[SISIS note: The following mainstream news article is provided for reference only. It may contain biased and distorted information and may be missing pertinent facts and/or context.]
SARNIA - An Indian teenager told youth court he drove a school bus toward an Ontario Provincial Police riot squad because he feared police were going to beat an Indian leader to death.
The youth, now 18, cannot be identified because of the Young Offenders Act.
He is charged with dangerous driving and assaulting police by driving the bus at them late at night on September 6, 1995 outside Ipperwash Provincial Park.
Indian activist Anthony (Dudley) George was shot dead by police that night, and Kettle Point Band councilor Bernard (Slippery) George was severely beaten.
Bernard George had stepped forward to lecture OPP riot squad officers around 11 p.m. that night, saying, "You'll never move the aboriginal peoples from these lands," when police rushed forward and knocked him to the ground, the youth testified.
"I could see eight or 10 people around Bernard, hitting him with their batons, kicking him," the teenager told youth court Judge Alexander Graham.
"I wanted to stop them... he was being dragged south by his hair."
"What did you think might happen to him?" asked defense lawyer Jeffry House. "What was your concern?"
"He probably would have died if it had gone on," the teen replied.
The youth said he jumped in the bus with his cousin and dog and drove out of the park toward the police, hoping to split their ranks and allow other Indians to retrieve Bernard George.
The youth said he never tried to hit any police officer with the bus, but came within 2.5 metres of some riot squad members, who refused to budge until the last instant.
When he got to the police arrest wagon, he testified, several officers pointed guns at him and he shifted into reverse and drove back to the park.
The youth was among about 35 Indians who occupied the park at the end of the tourist season, saying it contained a sacred burial ground.
In earlier testimony, none of eight police witnesses at the park that night recalled seeing an Indian being hit with steel batons or kicked by police.
Constable James Stirling of the riot squad said he remembered an Indian approaching police and saying something like, "Kill us here.
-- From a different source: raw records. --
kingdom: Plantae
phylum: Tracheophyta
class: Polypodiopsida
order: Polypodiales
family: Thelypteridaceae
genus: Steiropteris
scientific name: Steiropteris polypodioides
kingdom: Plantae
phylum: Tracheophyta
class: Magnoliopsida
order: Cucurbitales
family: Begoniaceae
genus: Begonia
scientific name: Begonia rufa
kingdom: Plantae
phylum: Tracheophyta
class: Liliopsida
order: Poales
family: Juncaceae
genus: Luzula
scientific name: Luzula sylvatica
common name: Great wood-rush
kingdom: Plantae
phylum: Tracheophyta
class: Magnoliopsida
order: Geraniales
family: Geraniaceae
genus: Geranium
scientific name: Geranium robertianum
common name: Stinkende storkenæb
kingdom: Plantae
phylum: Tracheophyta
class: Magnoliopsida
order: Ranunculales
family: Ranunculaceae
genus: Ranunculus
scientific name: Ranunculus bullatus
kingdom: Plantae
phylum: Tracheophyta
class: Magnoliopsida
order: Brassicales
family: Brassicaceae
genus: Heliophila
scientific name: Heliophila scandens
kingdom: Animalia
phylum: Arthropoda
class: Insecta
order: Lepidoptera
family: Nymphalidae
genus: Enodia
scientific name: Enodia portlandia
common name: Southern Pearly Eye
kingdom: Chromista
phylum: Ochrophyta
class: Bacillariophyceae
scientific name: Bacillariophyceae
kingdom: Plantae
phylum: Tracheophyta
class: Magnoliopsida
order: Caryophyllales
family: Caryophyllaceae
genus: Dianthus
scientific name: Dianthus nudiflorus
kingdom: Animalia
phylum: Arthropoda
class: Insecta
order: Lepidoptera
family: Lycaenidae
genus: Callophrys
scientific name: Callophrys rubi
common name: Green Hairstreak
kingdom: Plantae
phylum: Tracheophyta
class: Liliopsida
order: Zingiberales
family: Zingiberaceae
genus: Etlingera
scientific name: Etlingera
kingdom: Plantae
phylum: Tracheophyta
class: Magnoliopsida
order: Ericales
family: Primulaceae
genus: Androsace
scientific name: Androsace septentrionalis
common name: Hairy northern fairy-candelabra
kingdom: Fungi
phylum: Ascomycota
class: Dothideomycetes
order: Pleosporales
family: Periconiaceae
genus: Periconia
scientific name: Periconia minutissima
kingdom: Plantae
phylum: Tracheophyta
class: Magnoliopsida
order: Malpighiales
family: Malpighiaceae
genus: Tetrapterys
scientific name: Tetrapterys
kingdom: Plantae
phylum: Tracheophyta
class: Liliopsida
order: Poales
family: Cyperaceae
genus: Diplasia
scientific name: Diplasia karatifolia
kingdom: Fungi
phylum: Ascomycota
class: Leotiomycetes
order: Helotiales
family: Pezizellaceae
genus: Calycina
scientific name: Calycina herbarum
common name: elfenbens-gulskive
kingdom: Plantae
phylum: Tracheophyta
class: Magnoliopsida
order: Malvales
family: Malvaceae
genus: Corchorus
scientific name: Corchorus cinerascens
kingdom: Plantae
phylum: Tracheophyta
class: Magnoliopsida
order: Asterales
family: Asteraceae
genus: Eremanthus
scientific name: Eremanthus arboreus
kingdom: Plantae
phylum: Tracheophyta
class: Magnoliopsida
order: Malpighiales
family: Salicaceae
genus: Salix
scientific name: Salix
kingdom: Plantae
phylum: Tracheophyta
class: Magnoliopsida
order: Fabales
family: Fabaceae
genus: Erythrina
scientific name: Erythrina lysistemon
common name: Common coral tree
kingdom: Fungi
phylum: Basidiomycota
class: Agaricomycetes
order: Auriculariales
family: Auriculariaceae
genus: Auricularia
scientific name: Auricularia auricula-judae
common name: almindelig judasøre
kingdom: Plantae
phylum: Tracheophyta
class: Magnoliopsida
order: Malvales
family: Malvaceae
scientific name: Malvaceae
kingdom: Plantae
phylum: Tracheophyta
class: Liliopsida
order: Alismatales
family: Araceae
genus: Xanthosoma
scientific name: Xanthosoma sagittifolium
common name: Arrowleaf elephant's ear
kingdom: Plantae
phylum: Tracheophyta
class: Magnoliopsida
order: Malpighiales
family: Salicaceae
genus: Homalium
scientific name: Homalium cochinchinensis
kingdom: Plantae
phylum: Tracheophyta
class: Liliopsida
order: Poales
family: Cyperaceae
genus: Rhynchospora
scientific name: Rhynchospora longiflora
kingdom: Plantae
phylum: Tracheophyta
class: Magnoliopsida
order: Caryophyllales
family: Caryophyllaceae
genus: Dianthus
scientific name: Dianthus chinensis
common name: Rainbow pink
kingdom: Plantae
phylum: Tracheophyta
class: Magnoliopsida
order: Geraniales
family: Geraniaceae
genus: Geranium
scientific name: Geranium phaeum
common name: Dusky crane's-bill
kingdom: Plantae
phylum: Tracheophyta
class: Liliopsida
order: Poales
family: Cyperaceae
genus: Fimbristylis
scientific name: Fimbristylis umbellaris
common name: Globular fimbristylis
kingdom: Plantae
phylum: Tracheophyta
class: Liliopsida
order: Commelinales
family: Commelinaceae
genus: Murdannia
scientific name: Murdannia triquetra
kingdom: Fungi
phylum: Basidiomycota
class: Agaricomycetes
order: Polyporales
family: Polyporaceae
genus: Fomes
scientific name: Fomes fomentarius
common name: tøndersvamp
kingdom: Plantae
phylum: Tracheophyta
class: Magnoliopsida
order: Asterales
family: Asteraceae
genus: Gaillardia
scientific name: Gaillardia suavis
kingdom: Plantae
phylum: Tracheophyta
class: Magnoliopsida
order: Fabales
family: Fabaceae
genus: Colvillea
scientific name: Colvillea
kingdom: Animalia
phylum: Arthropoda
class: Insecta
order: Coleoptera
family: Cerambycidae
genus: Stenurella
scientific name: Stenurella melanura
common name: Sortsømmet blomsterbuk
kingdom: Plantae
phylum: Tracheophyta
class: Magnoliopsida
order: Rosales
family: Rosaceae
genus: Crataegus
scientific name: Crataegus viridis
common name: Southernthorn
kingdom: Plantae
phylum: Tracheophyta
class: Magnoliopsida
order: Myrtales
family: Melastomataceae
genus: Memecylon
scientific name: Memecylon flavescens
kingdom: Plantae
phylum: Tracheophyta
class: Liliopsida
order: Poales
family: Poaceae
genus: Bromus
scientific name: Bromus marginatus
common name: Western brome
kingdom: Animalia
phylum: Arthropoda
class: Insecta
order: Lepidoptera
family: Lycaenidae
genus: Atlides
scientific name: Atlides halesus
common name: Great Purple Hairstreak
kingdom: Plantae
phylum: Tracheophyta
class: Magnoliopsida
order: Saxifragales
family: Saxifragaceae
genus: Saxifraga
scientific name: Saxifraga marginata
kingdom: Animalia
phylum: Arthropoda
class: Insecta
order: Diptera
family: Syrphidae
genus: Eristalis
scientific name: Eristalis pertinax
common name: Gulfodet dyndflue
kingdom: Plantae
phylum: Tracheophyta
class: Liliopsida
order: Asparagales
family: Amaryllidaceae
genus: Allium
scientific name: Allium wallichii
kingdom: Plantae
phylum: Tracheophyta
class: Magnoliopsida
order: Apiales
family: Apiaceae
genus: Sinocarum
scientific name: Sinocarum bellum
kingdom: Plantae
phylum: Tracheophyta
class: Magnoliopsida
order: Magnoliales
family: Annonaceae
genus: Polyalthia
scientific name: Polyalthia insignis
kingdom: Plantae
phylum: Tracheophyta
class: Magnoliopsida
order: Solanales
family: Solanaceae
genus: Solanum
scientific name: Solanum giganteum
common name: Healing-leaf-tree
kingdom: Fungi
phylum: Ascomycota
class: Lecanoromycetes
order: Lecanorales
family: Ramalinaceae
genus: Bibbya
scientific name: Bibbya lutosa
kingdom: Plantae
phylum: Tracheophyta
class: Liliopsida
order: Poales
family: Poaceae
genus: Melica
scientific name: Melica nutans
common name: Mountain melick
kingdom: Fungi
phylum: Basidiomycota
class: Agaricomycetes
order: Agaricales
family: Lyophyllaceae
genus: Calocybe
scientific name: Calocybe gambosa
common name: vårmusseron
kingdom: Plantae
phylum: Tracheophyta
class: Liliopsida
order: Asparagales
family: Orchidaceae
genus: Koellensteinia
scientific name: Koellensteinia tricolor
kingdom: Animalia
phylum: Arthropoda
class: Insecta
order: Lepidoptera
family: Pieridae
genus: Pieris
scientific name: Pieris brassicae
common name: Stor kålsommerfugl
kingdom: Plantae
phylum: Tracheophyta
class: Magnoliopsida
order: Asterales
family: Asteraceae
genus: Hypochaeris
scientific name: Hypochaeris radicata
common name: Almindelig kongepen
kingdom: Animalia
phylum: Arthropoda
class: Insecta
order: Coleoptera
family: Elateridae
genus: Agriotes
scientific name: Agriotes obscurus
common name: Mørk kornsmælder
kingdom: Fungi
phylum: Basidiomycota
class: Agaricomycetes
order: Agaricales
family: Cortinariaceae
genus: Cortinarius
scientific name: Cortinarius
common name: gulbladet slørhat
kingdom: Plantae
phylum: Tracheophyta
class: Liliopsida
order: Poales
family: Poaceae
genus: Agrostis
You killed our grandfathers. You fight with guns; we fight with courage."
And no police witnesses could recall seeing any guns or gun flashes or hearing any shots from the bus.
Immediately after the shooting, OPP Commissioner Thomas O'Grady issued a news release saying police opened fire after shots were fired from the bus and that a rifle was seen on it.
Police officers began fleeing the bus when it was about 20 feet away, Stirling testified.
It backed up along the roadway, and then its gears began to grind as if it was going to advance again, Constable Brian Sharp testified.
Sharp said he fired three times at the driver area to keep the bus from advancing.
The youth driving the bus testified he was hit in the back with flying glass from a window.